From Doubter to Devoted–the Apostle Thomas’ Conversion

Apostle Thomas in the Bible

‘The Incredulity of Saint Thomas’ by Caravaggio. Public Domain


On the first day of the week when Jesus rose from the dead, word got out that the women had not only seen the empty tomb (complete with the stone rolled back, knocked out guards, and an angel asking them why they were seeking the dead among the living—“He is not here, for He is risen!”—Luke 24:5).  Peter and John came to the tomb, and Peter even went inside.

In John 20:19-23, they all saw Jesus—except for Thomas.  When Jesus appeared to them, what were they doing?  In verse 19, it says that the doors were locked.  Why?  If we were writing a story, the heroes of the story would be brave and strong!  Here, the disciples—who had been with Jesus for three plus years, seen him do miracle after miracle and stand up to the opponents—had seen this man brutally executed on a Roman cross.  Why?  Simply because they did not like His influence.  He had been sent from God as promised to deliver them from their sin and to give them life, but as another Scripture said, “He came unto His own, and His own did not receive Him.”

One of the disciples was not with the others—his name was Thomas.  If you’ve been in church world any amount of time, he has one particular moniker attached to his name:  “Doubting Thomas.”  But I believe he was just like the others—they locked themselves up even after they saw Jesus (see 20:26).

Yet, in reality, Thomas’ problem was not doubting, but unbelief—for Jesus told him as much (v. 27).  But what was Thomas’ issue:  “Unless I see in his hands the mark of the nails and place my finger into the mark of the nails, and place my hand into his side, I will never believe” (v. 25).  Thomas wasn’t a doubter in the sense where he said, “I won’t believe—I cannot believe.”  He said, “I need some proof on this!  I saw him arrested by the authorities, delivered to the crowds, and die!  Unless I see those marks, that is the only way that I will know that this is Jesus and not some imposter.”

A number of things to look at here.

First, he should have been with the apostles before when they saw the Lord God commands us not to neglect meeting together as is the habit of some, but to stir up one another to love and good works as the Day is approaching” (Heb. 10:25).   Another way to put it is this way:  you don’t want to miss our times together when God shows up!  And when they saw the Lord Jesus, God showed up!

So a week later (yes, it says eight days later in v. 26, but they count the day they are in as well, so it was from Sunday to Sunday), they gathered and Thomas was with them.  As Jesus had done before, he did again:  the doors were locked, and Jesus came and stood among them.  In another passage, we see that he even ate among them—so He was in an actual body.
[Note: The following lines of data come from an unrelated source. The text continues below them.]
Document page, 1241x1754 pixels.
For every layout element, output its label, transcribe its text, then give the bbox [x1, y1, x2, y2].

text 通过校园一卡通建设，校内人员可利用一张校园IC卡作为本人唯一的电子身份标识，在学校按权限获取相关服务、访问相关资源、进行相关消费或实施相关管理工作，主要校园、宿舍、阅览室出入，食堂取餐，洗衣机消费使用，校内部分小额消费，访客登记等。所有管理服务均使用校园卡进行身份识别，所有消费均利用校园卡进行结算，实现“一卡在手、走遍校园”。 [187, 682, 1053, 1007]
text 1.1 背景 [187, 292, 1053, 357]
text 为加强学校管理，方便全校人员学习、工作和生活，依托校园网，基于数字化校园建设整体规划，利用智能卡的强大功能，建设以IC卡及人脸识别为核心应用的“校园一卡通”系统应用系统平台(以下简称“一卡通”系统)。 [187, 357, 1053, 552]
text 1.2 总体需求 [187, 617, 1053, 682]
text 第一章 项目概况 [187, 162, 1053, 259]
Did Jesus walk up to Thomas and chastise him for his unbelief?  Did he shove His teachings down His throat, saying, “Thomas, I told you over and over and over again!”  Thomas heard the witnesses, He remembered  the teachings—but He needed an encounter with the One to whom they bore witness, the One who spoke those teachings!  But who initiated the encounter?
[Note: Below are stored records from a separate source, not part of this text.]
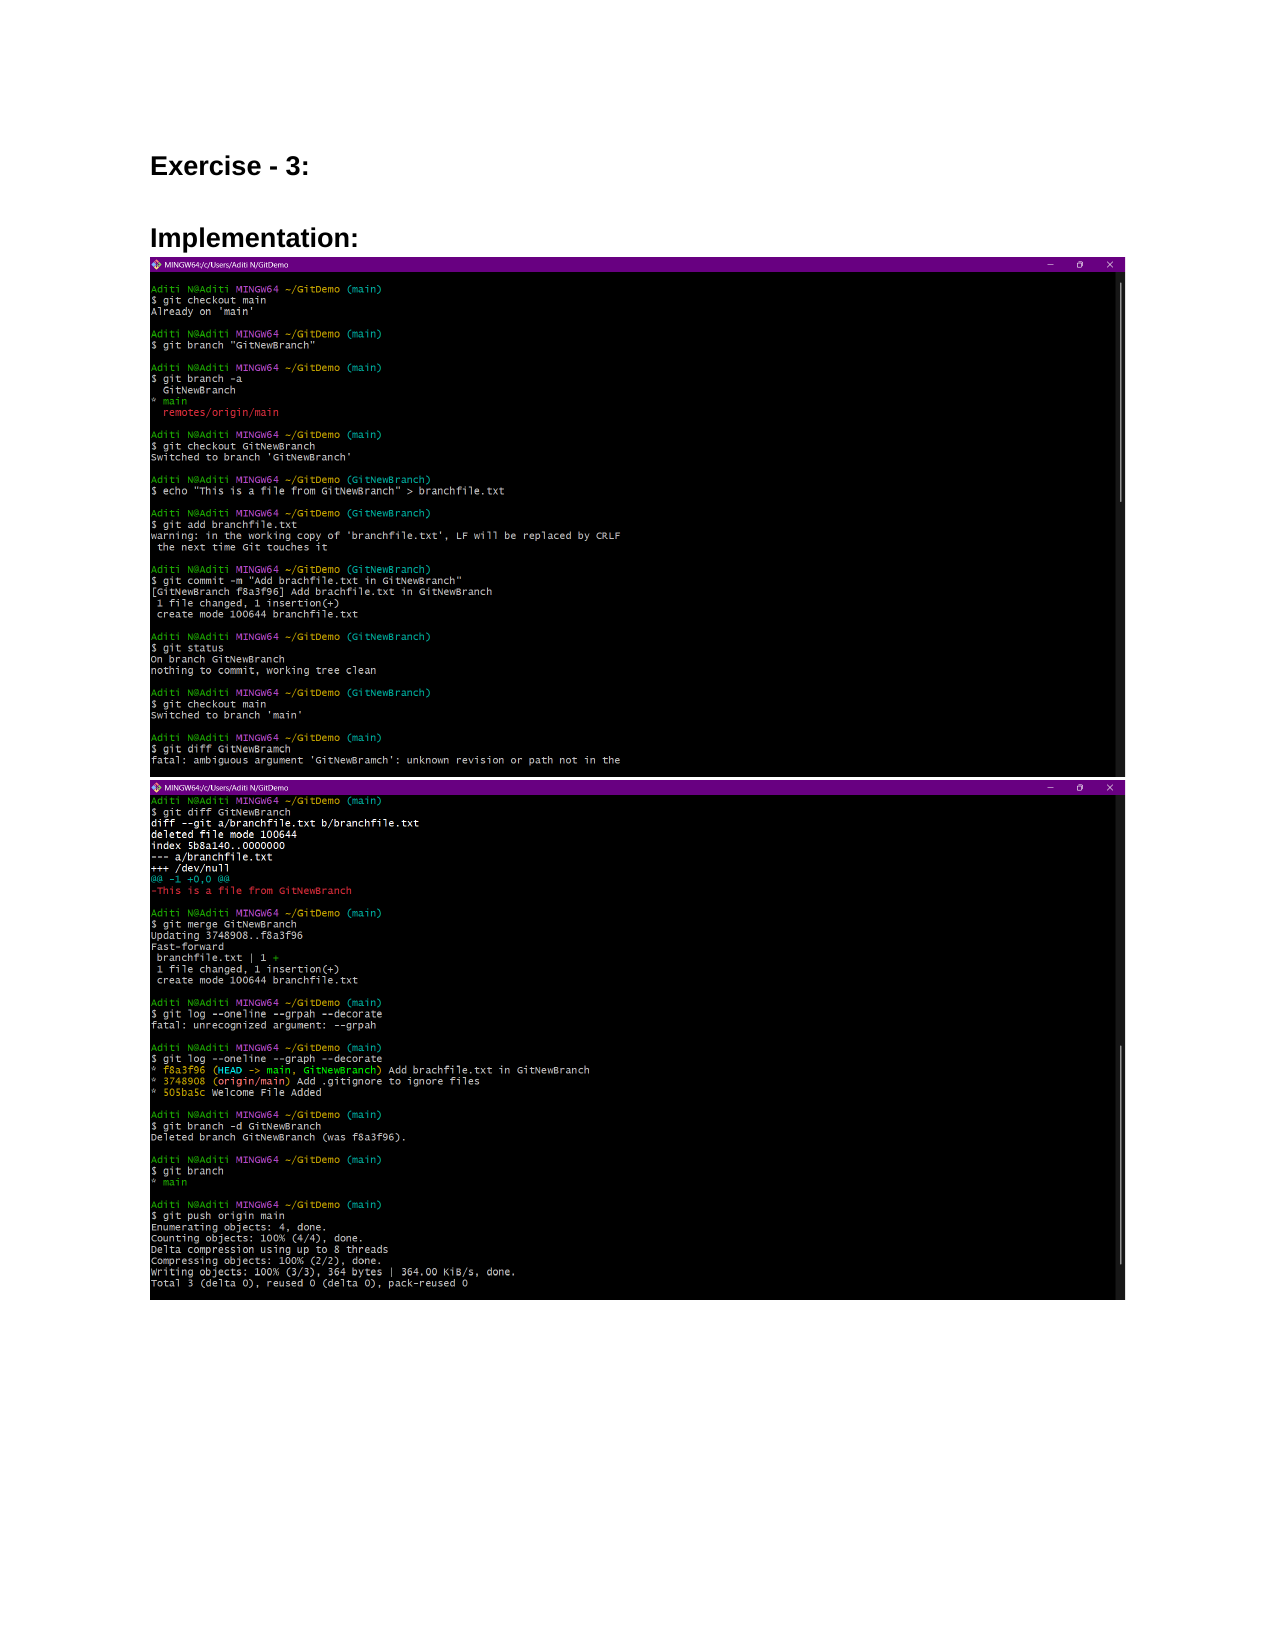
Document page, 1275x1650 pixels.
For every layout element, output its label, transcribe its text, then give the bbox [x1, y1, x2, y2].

picture [150, 780, 1125, 1300]
text Exercise - 3: [150, 150, 1125, 181]
text Implementation: [150, 222, 1125, 253]
picture [150, 257, 1125, 777]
Verse 27:  “Then he said to Thomas, ‘Put your finger here, and see my hands; and put out your hand, and place it in my side.  Do not disbelieve, but believe.’”  Jesus came to Thomas, and without having any interaction with Thomas, went right to the very issue with which Thomas was struggling—the very issue that He dealt with Jesus confronted him with.

Did Thomas even put his hand in the scars?  Maybe, maybe not—we don’t know.  But we do know it’s not recorded.  But Thomas responded in a way that may surprise us!  Thomas went from doubter to devoted.  He went from unbelief to fully committed believer.  “My Lord and my God!”  Whenever any other supernatural being was worshiped by another, that heavenly being would stop them from worshiping—“I’m not Deity—stand up!  Worship God!”  Jesus, as God the Son, received that worship.

… and then He speaks to us!  “Have you believed because you have seen me?  Blessed are those who have not seen, and yet believed.”  This is for us.  We do not question whether Abraham Lincoln exists, but I doubt anyone here is over 148 years old.  Same with Washington, who died 214 years ago.  Historians know that Jesus existed, whether they were believers or not.

But it’s not about whether Jesus existed—it’s about whether you’re exalting Him.  Do you believe?  John 20:31 says that by believing, you may have life!  Christ died as an atonement for your sins, loving you enough to remove the separation that our sin put between us and God for all who would believe.  There’s no lock so tight, whether in a door or in our heart that can keep him out.  Thomas Watson said, “We are more sure in Christ to rise from the grave than to rise from our bed.”  Do you have that confidence?  The cross is bloody, and the tomb is empty!  What is the condition of your soul?  Surrender to the risen Lord Jesus today!